How can I address protein solubility issues when expressing recombinant cinA?

Solubility challenges with recombinant cinA can be addressed through:

• Optimizing expression temperature (typically lowering to 16-20°C)

• Using solubility-enhancing fusion tags (MBP, SUMO, or thioredoxin)

• Modifying buffer conditions (pH 7.5-8.5, salt concentration 150-500 mM)

• Adding stabilizing agents (5-10% glycerol, 1-5 mM DTT)

• Expressing truncated versions that exclude hydrophobic regions

• Co-expressing with molecular chaperones to aid folding

• Using auto-induction media instead of IPTG induction

For particularly challenging constructs, in vitro protein synthesis systems can be attempted as an alternative approach.

What techniques are most effective for analyzing contradictory data regarding cinA function?

When faced with contradictory data:

• Ensure expression construct verification through DNA sequencing

• Validate protein identity using mass spectrometry

• Verify activity through multiple complementary functional assays

• Test function under varying environmental conditions (pH, temperature, salt)

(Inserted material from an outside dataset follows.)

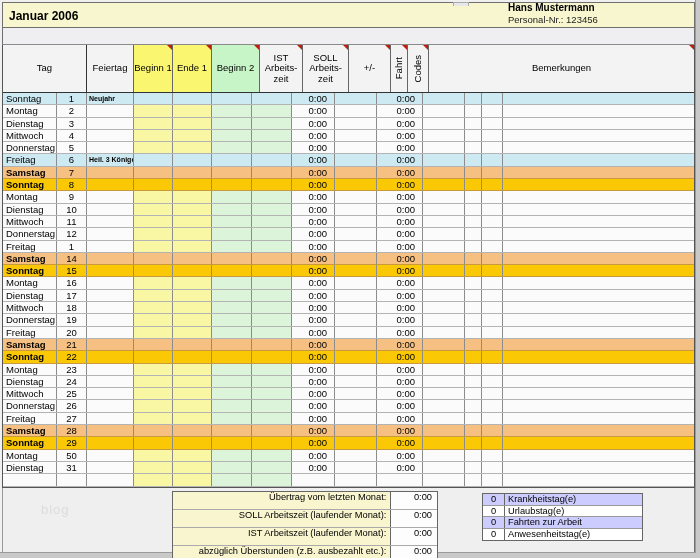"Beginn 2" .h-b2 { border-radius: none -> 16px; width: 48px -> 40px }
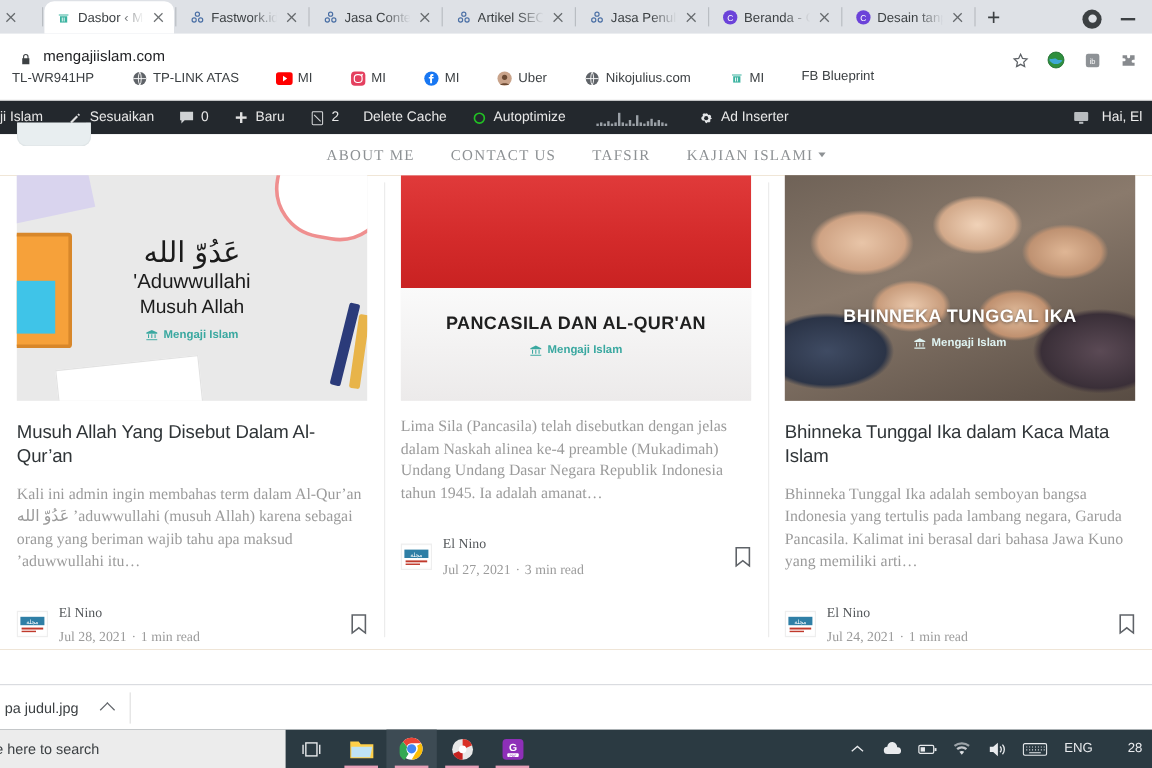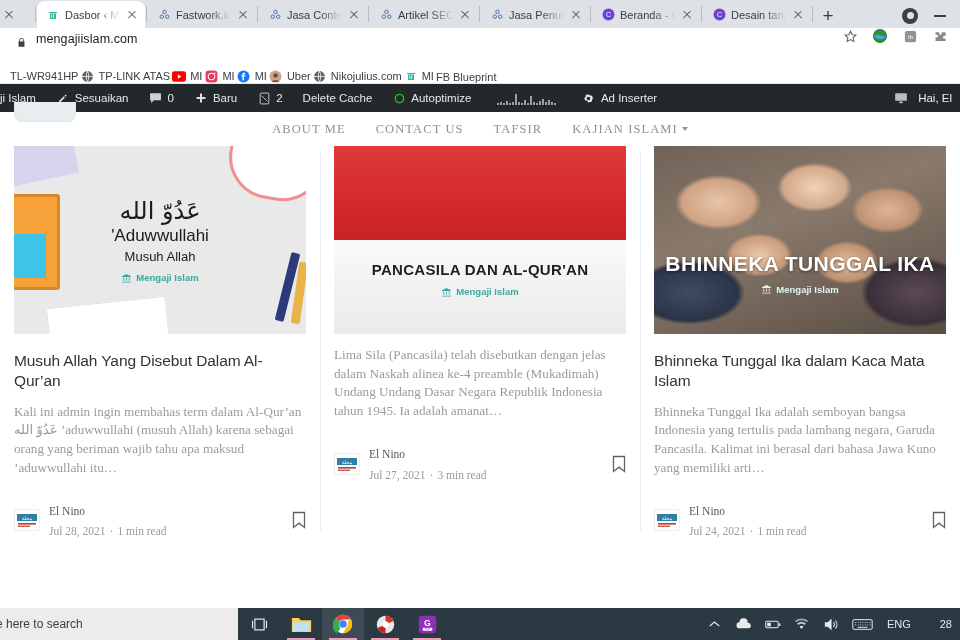"mengajiislam.com" .toolbar { align-items: flex-start -> flex-end }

• Compare results across different expression systems

• Perform side-by-side comparison experiments using stringent controls

• Consider strain-specific variations by testing in multiple E. faecalis isolates

• Use RNA-Seq to correlate gene expression changes with observed phenotypes

For example, in studies of antimicrobial resistance mechanisms in E. faecalis, RNA-Seq was successfully employed to demonstrate that overexpression of specific transporter proteins facilitated the development of heteroresistance to omadacycline .

What are promising new approaches for studying cinA function in E. faecalis?

Emerging technologies with potential for cinA research include:

• Single-cell analysis to examine heterogeneity in cinA expression and function

• CRISPRi libraries for high-throughput functional genomics related to cinA pathways

• Structural biology approaches (cryo-EM, X-ray crystallography) to elucidate cinA complexes

• Synthetic biology tools to create minimized synthetic systems for studying cinA function

• Advanced imaging techniques to track cinA localization during competence and stress

• Machine learning approaches to predict functional interactions and phenotypic outcomes

• Development of phage-based tools for genetic manipulation and protein delivery

Research approaches that combine these technologies may yield significant insights into the complex roles of cinA in E. faecalis biology.

How might cinA research contribute to addressing antimicrobial resistance challenges?

cinA research may address antimicrobial resistance through several avenues:

• Revealing new targets for antimicrobial development by understanding competence mechanisms

• Engineering novel lanthipeptides with activity against resistant enterococci

• Developing strategies to inhibit horizontal gene transfer of resistance determinants

• Creating phage-based approaches that target cinA-dependent processes

• Designing TIV-RE inhibitor proteins based on natural phage mechanisms

Recent work has identified that bacteriophage protein TifA (Type IV restriction inhibiting factor A) binds and inactivates diverse type IV restriction enzymes in E. faecalis, representing a novel mechanism by which phages overcome bacterial defense systems . Similar approaches targeting cinA-mediated processes could yield valuable tools for combating antimicrobial resistance.